Information:
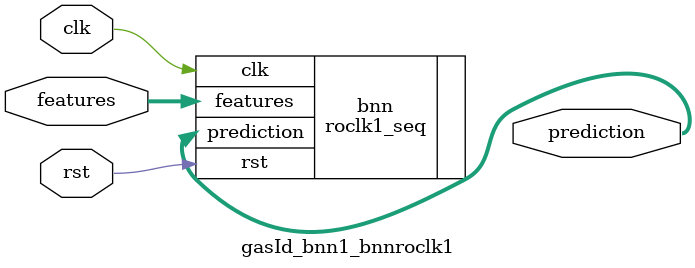
<source format=v>













module gasId_bnn1_bnnroclk1 #(

parameter FEAT_CNT = 128,
parameter HIDDEN_CNT = 40,
parameter FEAT_BITS = 4,
parameter CLASS_CNT = 6,
parameter TEST_CNT = 1000


  ) (
  input clk,
  input rst,
  input [FEAT_CNT*FEAT_BITS-1:0] features,
  output [$clog2(CLASS_CNT)-1:0] prediction
  );

  localparam Weights0 = 5120'b01111111110011111101000001110011011111101111111111000000001000000110100000111101000110100111101000001110100011101110001000010100010110010011101011011101010111111011100011001000000111111110010001011100101111000100111110101100001100111011010111000000010000100001111111011111001110001011000001101110111111111011111111111111000111000101001111110010000010101010101011011000001111111001110100111000001100111101011110011011101010011010011100101111100010100100001011100010000100111101001011011010101000000111000100010001011001100010000100000000110000010000010000010110111111011111110100000000110000111111000011110011100101101100001101011111101001011001100010011100010111111001101011110100111110000110101011000010100111100101111010011111011011001001101010010100110000000110000010010010000000001010000101000011001100110110001101000000100110111010011010000000111100000011001010100001111010100101111111111110001000010100010101100101010000011100000110000001111100000111000110100001000000110000000111110011010001011100110100011111101001101101101001101101110110001101110100101111110001001111111111111101001100111111101100001010110110101111000010111001100111110101111110100000101000011100011100000111010000100100010001100000001000000110001000000110000101011010010111101111101011111001000001100010011000001110000000011111010111010010000001100001101111110101111100011111001100111110111101001100001100011011000110011101110111110110000100100001000000010110001011000010001000011100000011110100011000011000000000010011111000111000011110010101110110111001001010011111110111110000100001011000100110110000111100011111101111110111111100111110001000101010101011111011110010101111111111011111100111000111110000111100100111001101100000100000001011111111111111010100110010101110110001101110000110001011010010001100110111110110000101100000111010100010101001110001000000001010111011001111110111100100001001010110000101100110100001010000101011110011111100111110000111111111001000011000110110001101111011111011100000010111100000011010011010001100101100101010101111111010000000111110000111011010111110011101100110000010100101101001101111111101110111011111110100011100110111001111100100001000000101110011100011011011010010000101000110101010101010111111000001101011111010111011100000010111101001101010110111100100001011110101011110011001001000100000001001100010011001101111000101101000010001000010001000101010100110001011111101111011011100001111011001100000100011000001001110100101101001011110001111100111111011101010111000100000000000111110111111101100100101001001100111101000111100100000101100101100101011011111011100000001110011001011011110111110010001000000000011100110100100111011011110000111111110100111101100010010001000000011000001100110001011001100000111101110011011000000111000100001001111001011111101111101010000101110110101100010100011011100110001010000000001101111111011111101000001000000101010101110001000010111001000011000011111110101001101010100010101001000000000011100000011000001000000100010001110011101110101000010000001000000001000010110001011000110110101001010111011001111111110100111010000000001111000001100010101000000111001010010010110100111011111111001010010100111100000100011011101110000001000000101111111011111110101000010010001001101000011011000010100100000101111111101111111100011010101110000110001011101100100011110000111111101101011010010000000000100101011001100111101100000111000001100101111001110101000101010001001000100010101111011000000010000101011000010100110100111010101111100000000000010000101010010111111100010001000101111101111001100111100110100010000101011101001100100110000100000101000010011000101000011111000101001111110000001100001000010001010011010110001011101010010110111100011110000011011100000110001000001011101100111101000001110000001010111110101110110000100111111110000010010000101110000101100100100111010001110011111010000010101011111011111010001110111011111010011110101110110010111001100000111110110101100101010000001111101001111000111110011001100010011110100000010101101000011100000111010111111001111000000000010000001111101110010011101000011110010010011101101111110010000110000001000001111100110001000011100000110001101001101111010000010100000110000110100011100110110011100111100110110000111010111111001110011111100011011010001100011011100110000100000110101111111111111011001001001011101010010101010100000010010101000101010001101001111011000011010010110000111001000010100111100100111000100000011010011100011010001000011000101110111011101010111011101010111011000010001100101011011111111010001110100011000111000001011111111111111000111100011001011111100010011010011000011110100110111110011111110000110001111111111110100010111011001110101111110100001111100001011001010011011110110111001110100111111101011110110001110000000110010110110110110100000111000001010011000001111001000011000010111000101000011111110001011100000000011110001111101010111110000011011100011111000010111111001111100001110011110110000000001000000010011010111101110011010101010000111111111111111000000000010011011010101101000001111111110011011111000010110000111011111000111110000011001101011000011111001111001010001111000000101111100111011 ;
  localparam Weights1 = 240'b001101100010110011101111111110000101100100111011101110001100100011010110111110010011010000101000111011101111100011011101110101110110000001111111010010111010101110110110000010000111110101011111100011100111010010101100110110001100101001011011 ;

  roclk1_seq #(.FEAT_CNT(FEAT_CNT),.FEAT_BITS(FEAT_BITS),.HIDDEN_CNT(HIDDEN_CNT),.CLASS_CNT(CLASS_CNT),.Weights0(Weights0),.Weights1(Weights1)) bnn (
    .clk(clk),
    .rst(rst),
    .features(features),
    .prediction(prediction)
  );

endmodule

</source>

Task statement:
Transcribe the records above verbatim. Do not carry over any picture.

Answer:
<source format=v>













module gasId_bnn1_bnnroclk1 #(

parameter FEAT_CNT = 128,
parameter HIDDEN_CNT = 40,
parameter FEAT_BITS = 4,
parameter CLASS_CNT = 6,
parameter TEST_CNT = 1000


  ) (
  input clk,
  input rst,
  input [FEAT_CNT*FEAT_BITS-1:0] features,
  output [$clog2(CLASS_CNT)-1:0] prediction
  );

  localparam Weights0 = 5120'b01111111110011111101000001110011011111101111111111000000001000000110100000111101000110100111101000001110100011101110001000010100010110010011101011011101010111111011100011001000000111111110010001011100101111000100111110101100001100111011010111000000010000100001111111011111001110001011000001101110111111111011111111111111000111000101001111110010000010101010101011011000001111111001110100111000001100111101011110011011101010011010011100101111100010100100001011100010000100111101001011011010101000000111000100010001011001100010000100000000110000010000010000010110111111011111110100000000110000111111000011110011100101101100001101011111101001011001100010011100010111111001101011110100111110000110101011000010100111100101111010011111011011001001101010010100110000000110000010010010000000001010000101000011001100110110001101000000100110111010011010000000111100000011001010100001111010100101111111111110001000010100010101100101010000011100000110000001111100000111000110100001000000110000000111110011010001011100110100011111101001101101101001101101110110001101110100101111110001001111111111111101001100111111101100001010110110101111000010111001100111110101111110100000101000011100011100000111010000100100010001100000001000000110001000000110000101011010010111101111101011111001000001100010011000001110000000011111010111010010000001100001101111110101111100011111001100111110111101001100001100011011000110011101110111110110000100100001000000010110001011000010001000011100000011110100011000011000000000010011111000111000011110010101110110111001001010011111110111110000100001011000100110110000111100011111101111110111111100111110001000101010101011111011110010101111111111011111100111000111110000111100100111001101100000100000001011111111111111010100110010101110110001101110000110001011010010001100110111110110000101100000111010100010101001110001000000001010111011001111110111100100001001010110000101100110100001010000101011110011111100111110000111111111001000011000110110001101111011111011100000010111100000011010011010001100101100101010101111111010000000111110000111011010111110011101100110000010100101101001101111111101110111011111110100011100110111001111100100001000000101110011100011011011010010000101000110101010101010111111000001101011111010111011100000010111101001101010110111100100001011110101011110011001001000100000001001100010011001101111000101101000010001000010001000101010100110001011111101111011011100001111011001100000100011000001001110100101101001011110001111100111111011101010111000100000000000111110111111101100100101001001100111101000111100100000101100101100101011011111011100000001110011001011011110111110010001000000000011100110100100111011011110000111111110100111101100010010001000000011000001100110001011001100000111101110011011000000111000100001001111001011111101111101010000101110110101100010100011011100110001010000000001101111111011111101000001000000101010101110001000010111001000011000011111110101001101010100010101001000000000011100000011000001000000100010001110011101110101000010000001000000001000010110001011000110110101001010111011001111111110100111010000000001111000001100010101000000111001010010010110100111011111111001010010100111100000100011011101110000001000000101111111011111110101000010010001001101000011011000010100100000101111111101111111100011010101110000110001011101100100011110000111111101101011010010000000000100101011001100111101100000111000001100101111001110101000101010001001000100010101111011000000010000101011000010100110100111010101111100000000000010000101010010111111100010001000101111101111001100111100110100010000101011101001100100110000100000101000010011000101000011111000101001111110000001100001000010001010011010110001011101010010110111100011110000011011100000110001000001011101100111101000001110000001010111110101110110000100111111110000010010000101110000101100100100111010001110011111010000010101011111011111010001110111011111010011110101110110010111001100000111110110101100101010000001111101001111000111110011001100010011110100000010101101000011100000111010111111001111000000000010000001111101110010011101000011110010010011101101111110010000110000001000001111100110001000011100000110001101001101111010000010100000110000110100011100110110011100111100110110000111010111111001110011111100011011010001100011011100110000100000110101111111111111011001001001011101010010101010100000010010101000101010001101001111011000011010010110000111001000010100111100100111000100000011010011100011010001000011000101110111011101010111011101010111011000010001100101011011111111010001110100011000111000001011111111111111000111100011001011111100010011010011000011110100110111110011111110000110001111111111110100010111011001110101111110100001111100001011001010011011110110111001110100111111101011110110001110000000110010110110110110100000111000001010011000001111001000011000010111000101000011111110001011100000000011110001111101010111110000011011100011111000010111111001111100001110011110110000000001000000010011010111101110011010101010000111111111111111000000000010011011010101101000001111111110011011111000010110000111011111000111110000011001101011000011111001111001010001111000000101111100111011 ;
  localparam Weights1 = 240'b001101100010110011101111111110000101100100111011101110001100100011010110111110010011010000101000111011101111100011011101110101110110000001111111010010111010101110110110000010000111110101011111100011100111010010101100110110001100101001011011 ;

  roclk1_seq #(.FEAT_CNT(FEAT_CNT),.FEAT_BITS(FEAT_BITS),.HIDDEN_CNT(HIDDEN_CNT),.CLASS_CNT(CLASS_CNT),.Weights0(Weights0),.Weights1(Weights1)) bnn (
    .clk(clk),
    .rst(rst),
    .features(features),
    .prediction(prediction)
  );

endmodule

</source>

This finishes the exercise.